Further study of abatacept
With abatacept, “I think the results are really encouraging, and I think that further studies [are needed] to better define how the drug would work and whether it can later prevent chronic graft versus host disease,” Dr. Devine said. He said the ABA3 trial has been designed around this question, with the hypothesis that extending abatacept to an eight-dose regimen may help with chronic GVHD.
Although the FDA’s approval of abatacept was recent, Mr. Spellman said, Be The Match has seen early indications that mismatched donors in the registry are being used, which may point to an increased utilization of abatacept. “Through October to December of 2021, there was a pretty substantial increase in the use of mismatched, unrelated donors in that time frame.”
Dr. Devine noted that he is seeing a lot of interest in using abatacept. “I think people are still learning how best to incorporate it into their standard of care right now.”
Meanwhile, Memorial Sloan Kettering Cancer Center is already planning to use abatacept, Dr.
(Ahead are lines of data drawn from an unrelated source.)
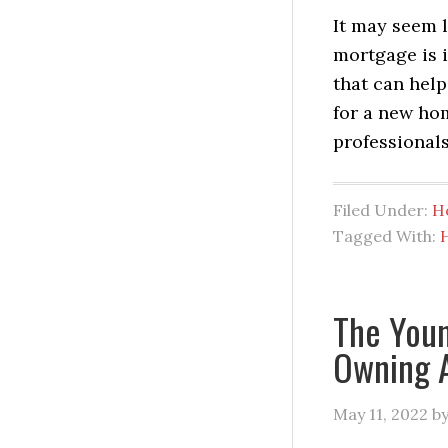
It may seem 
mortgage is i
that can help
for a new ho
professionals
Filed Under:
H
Tagged With:
The Youn
Owning 
May 11, 2022
b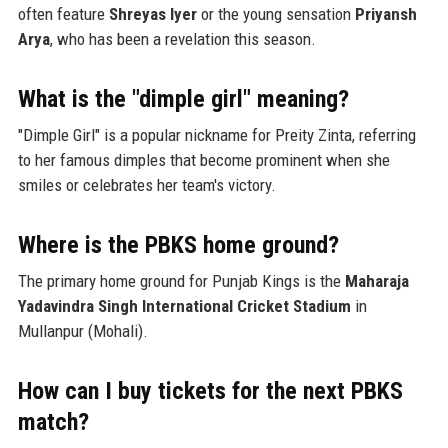
often feature
Shreyas Iyer
or the young sensation
Priyansh
Arya
, who has been a revelation this season.
What is the "dimple girl" meaning?
"Dimple Girl" is a popular nickname for Preity Zinta, referring
to her famous dimples that become prominent when she
smiles or celebrates her team's victory.
Where is the PBKS home ground?
The primary home ground for Punjab Kings is the
Maharaja
Yadavindra Singh International Cricket Stadium
in
Mullanpur (Mohali).
How can I buy tickets for the next PBKS
match?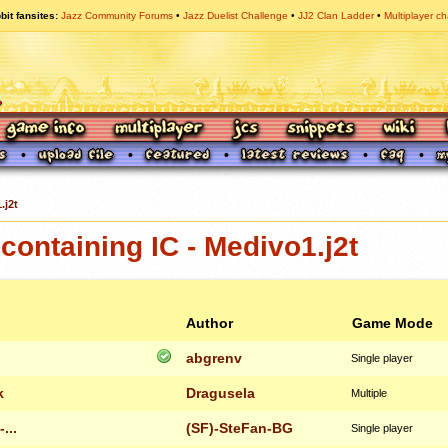
bit fansites
Jazz Community Forums
Jazz Duelist Challenge
JJ2 Clan Ladder
Multiplayer ch
.j2t
ontaining IC - Medivo1.j2t
Author
Game Mode
abgrenv
Single player
k
Dragusela
Multiple
...
(SF)-SteFan-BG
Single player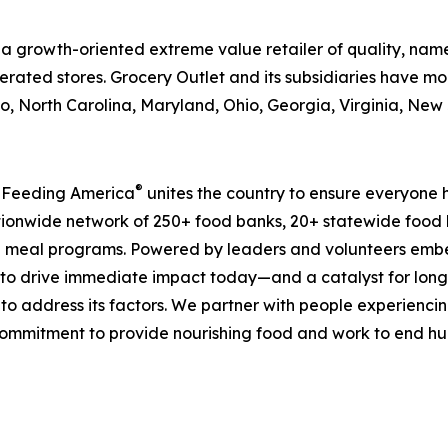
is a growth-oriented extreme value retailer of quality, n
rated stores. Grocery Outlet and its subsidiaries have mor
, North Carolina, Maryland, Ohio, Georgia, Virginia, Ne
®
, Feeding America
unites the country to ensure everyone h
nationwide network of 250+ food banks, 20+ statewide food
 meal programs. Powered by leaders and volunteers embe
ms to drive immediate impact today—and a catalyst for lo
 to address its factors. We partner with people experiencin
mmitment to provide nourishing food and work to end hunge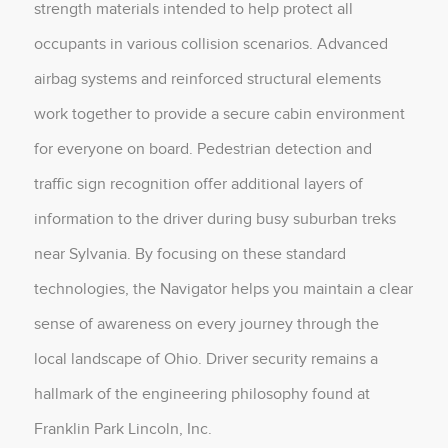
strength materials intended to help protect all
occupants in various collision scenarios. Advanced
airbag systems and reinforced structural elements
work together to provide a secure cabin environment
for everyone on board. Pedestrian detection and
traffic sign recognition offer additional layers of
information to the driver during busy suburban treks
near Sylvania. By focusing on these standard
technologies, the Navigator helps you maintain a clear
sense of awareness on every journey through the
local landscape of Ohio. Driver security remains a
hallmark of the engineering philosophy found at
Franklin Park Lincoln, Inc.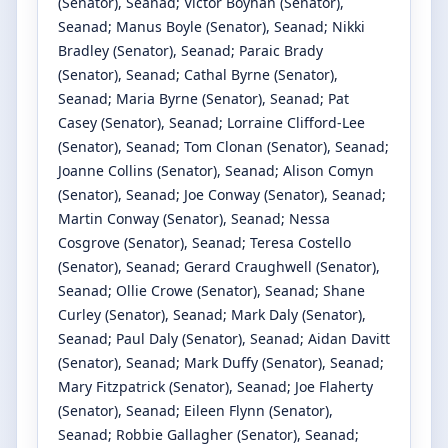
(Senator)
, Seanad
;
Victor Boyhan
(Senator)
,
Seanad
;
Manus Boyle
(Senator)
, Seanad
;
Nikki
Bradley
(Senator)
, Seanad
;
Paraic Brady
(Senator)
, Seanad
;
Cathal Byrne
(Senator)
,
Seanad
;
Maria Byrne
(Senator)
, Seanad
;
Pat
Casey
(Senator)
, Seanad
;
Lorraine Clifford-Lee
(Senator)
, Seanad
;
Tom Clonan
(Senator)
, Seanad
;
Joanne Collins
(Senator)
, Seanad
;
Alison Comyn
(Senator)
, Seanad
;
Joe Conway
(Senator)
, Seanad
;
Martin Conway
(Senator)
, Seanad
;
Nessa
Cosgrove
(Senator)
, Seanad
;
Teresa Costello
(Senator)
, Seanad
;
Gerard Craughwell
(Senator)
,
Seanad
;
Ollie Crowe
(Senator)
, Seanad
;
Shane
Curley
(Senator)
, Seanad
;
Mark Daly
(Senator)
,
Seanad
;
Paul Daly
(Senator)
, Seanad
;
Aidan Davitt
(Senator)
, Seanad
;
Mark Duffy
(Senator)
, Seanad
;
Mary Fitzpatrick
(Senator)
, Seanad
;
Joe Flaherty
(Senator)
, Seanad
;
Eileen Flynn
(Senator)
,
Seanad
;
Robbie Gallagher
(Senator)
, Seanad
;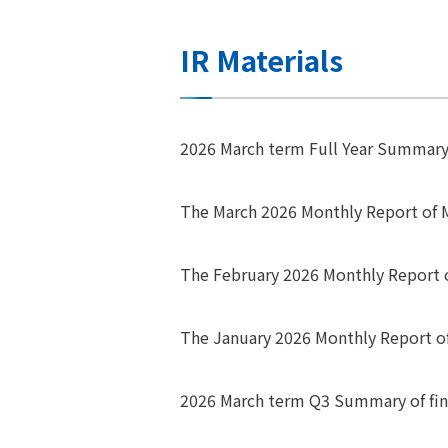
IR Materials
2026 March term Full Year Summary o
The March 2026 Monthly Report of
The February 2026 Monthly Report
The January 2026 Monthly Report 
2026 March term Q3 Summary of fina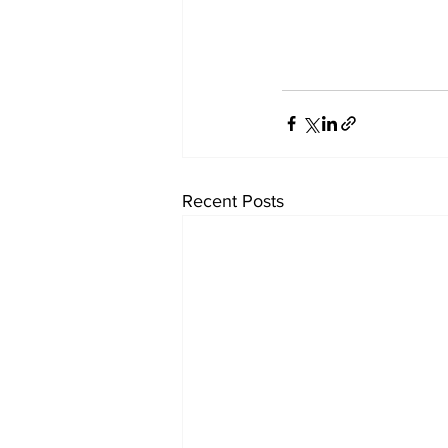
Recent Posts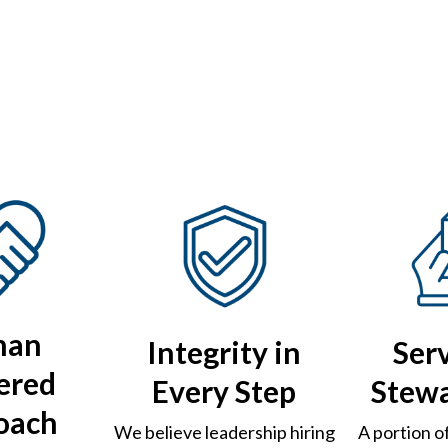
man
Integrity in
Ser
ered
Every Step
Stew
oach
We believe leadership hiring
A portion o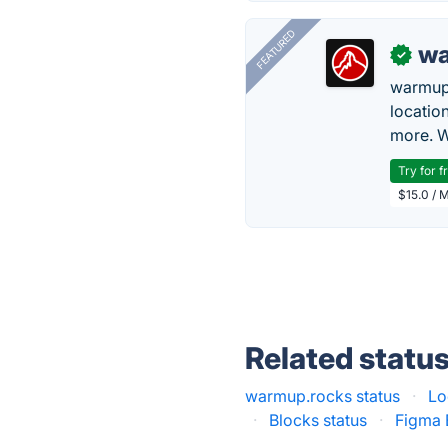
FEATURED
wa
✓
warmup
locatio
more. W
Try for f
$15.0 / 
Related statu
warmup.rocks status
·
Lo
·
Blocks status
·
Figma 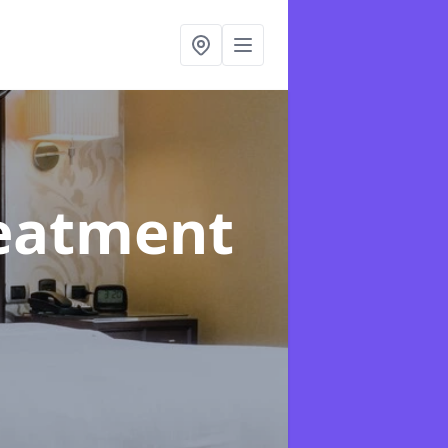
reatment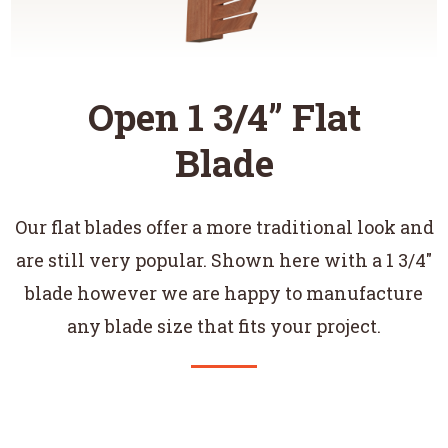
Open 1 3/4” Flat
Blade
Our flat blades offer a more traditional look and
are still very popular. Shown here with a 1 3/4"
blade however we are happy to manufacture
any blade size that fits your project.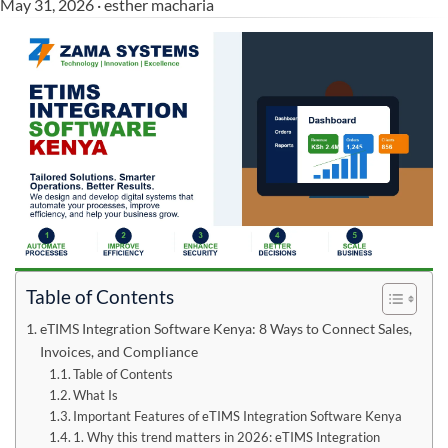
May 31, 2026 · esther macharia
Table of Contents
eTIMS Integration Software Kenya: 8 Ways to Connect Sales,
Invoices, and Compliance
Table of Contents
What Is
Important Features of eTIMS Integration Software Kenya
1. Why this trend matters in 2026: eTIMS Integration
Ponce noted. “We have abatacept in our formulary for adult and children, and are planning on using it for patients receiving an unmodified graft from a [matched unrelated donor] or 1-allele [mismatched unrelated donor] using CNI and MTX-based GVHD prophylaxis.”
Dr. Devine and Mr. Spellman are employees of Be The Match and CIBMTR, which provided the registry control group for the ABA2 trial. Dr. Devine also reported that he has been a scientific advisory board member for Bristol-Myers Squibb. Dr. Ponce reports no relevant conflicts of interest.